Work item
Starting at the line that contains "ring tip: (1126, 405)" and ending at the line that contains "middle mcp: (128, 135)", the lines below are to be given again exactly, with nothing added.

Per-instance keypoint data
== == ==

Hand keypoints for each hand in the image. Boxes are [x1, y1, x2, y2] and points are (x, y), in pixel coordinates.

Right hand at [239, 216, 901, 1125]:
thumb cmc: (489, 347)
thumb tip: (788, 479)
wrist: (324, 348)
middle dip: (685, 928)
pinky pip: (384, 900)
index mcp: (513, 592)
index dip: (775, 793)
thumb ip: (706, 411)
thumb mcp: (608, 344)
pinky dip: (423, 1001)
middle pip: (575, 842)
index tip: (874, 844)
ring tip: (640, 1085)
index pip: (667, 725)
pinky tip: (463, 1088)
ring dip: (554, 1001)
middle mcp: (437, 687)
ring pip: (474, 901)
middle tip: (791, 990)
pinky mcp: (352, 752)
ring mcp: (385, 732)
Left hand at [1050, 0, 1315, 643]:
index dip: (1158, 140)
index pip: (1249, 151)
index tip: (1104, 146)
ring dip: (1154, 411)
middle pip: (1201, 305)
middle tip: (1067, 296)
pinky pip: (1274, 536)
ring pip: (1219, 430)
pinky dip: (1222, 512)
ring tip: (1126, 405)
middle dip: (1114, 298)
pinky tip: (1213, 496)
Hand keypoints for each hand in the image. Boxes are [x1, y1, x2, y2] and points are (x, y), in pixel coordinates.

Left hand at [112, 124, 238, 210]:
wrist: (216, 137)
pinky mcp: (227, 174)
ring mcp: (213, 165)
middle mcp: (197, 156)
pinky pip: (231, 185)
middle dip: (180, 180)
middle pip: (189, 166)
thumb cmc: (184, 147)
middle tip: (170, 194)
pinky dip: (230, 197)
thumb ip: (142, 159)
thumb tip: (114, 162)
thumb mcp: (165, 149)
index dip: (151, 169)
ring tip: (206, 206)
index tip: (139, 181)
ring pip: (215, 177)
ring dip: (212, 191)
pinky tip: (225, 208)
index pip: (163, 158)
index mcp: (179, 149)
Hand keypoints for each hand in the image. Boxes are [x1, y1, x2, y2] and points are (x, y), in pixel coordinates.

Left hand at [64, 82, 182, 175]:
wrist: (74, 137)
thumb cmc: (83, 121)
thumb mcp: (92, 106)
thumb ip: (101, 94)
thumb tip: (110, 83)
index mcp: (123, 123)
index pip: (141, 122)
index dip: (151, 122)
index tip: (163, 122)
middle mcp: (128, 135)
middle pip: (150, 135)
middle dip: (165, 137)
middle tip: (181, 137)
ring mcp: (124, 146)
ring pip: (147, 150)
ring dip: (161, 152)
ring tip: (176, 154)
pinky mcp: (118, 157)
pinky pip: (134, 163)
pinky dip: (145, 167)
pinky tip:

== == ==

Task solution
ring tip: (1126, 405)
middle dip: (1114, 298)
pinky tip: (1213, 496)
Hand keypoints for each hand in the image. Boxes are [x1, y1, x2, y2] and points are (x, y), in pixel coordinates.

Left hand at [112, 124, 238, 210]:
wrist: (216, 137)
pinky mcp: (227, 174)
ring mcp: (213, 165)
middle mcp: (197, 156)
pinky pip: (231, 185)
middle dip: (180, 180)
middle pip: (189, 166)
thumb cmc: (184, 147)
middle tip: (170, 194)
pinky dip: (230, 197)
thumb ip: (142, 159)
thumb tip: (114, 162)
thumb mcp: (165, 149)
index dip: (151, 169)
ring tip: (206, 206)
index tip: (139, 181)
ring pip: (215, 177)
ring dip: (212, 191)
pinky tip: (225, 208)
index pip: (163, 158)
index mcp: (179, 149)
Hand keypoints for each hand in the image. Boxes are [x1, y1, x2, y2] and points are (x, y), in pixel coordinates.

Left hand at [64, 82, 182, 175]:
wrist: (74, 137)
thumb cmc: (83, 121)
thumb mcp: (92, 106)
thumb ip: (101, 94)
thumb tip: (110, 83)
index mcp: (123, 123)
index pip: (141, 122)
index dip: (151, 122)
index tip: (163, 122)
middle mcp: (128, 135)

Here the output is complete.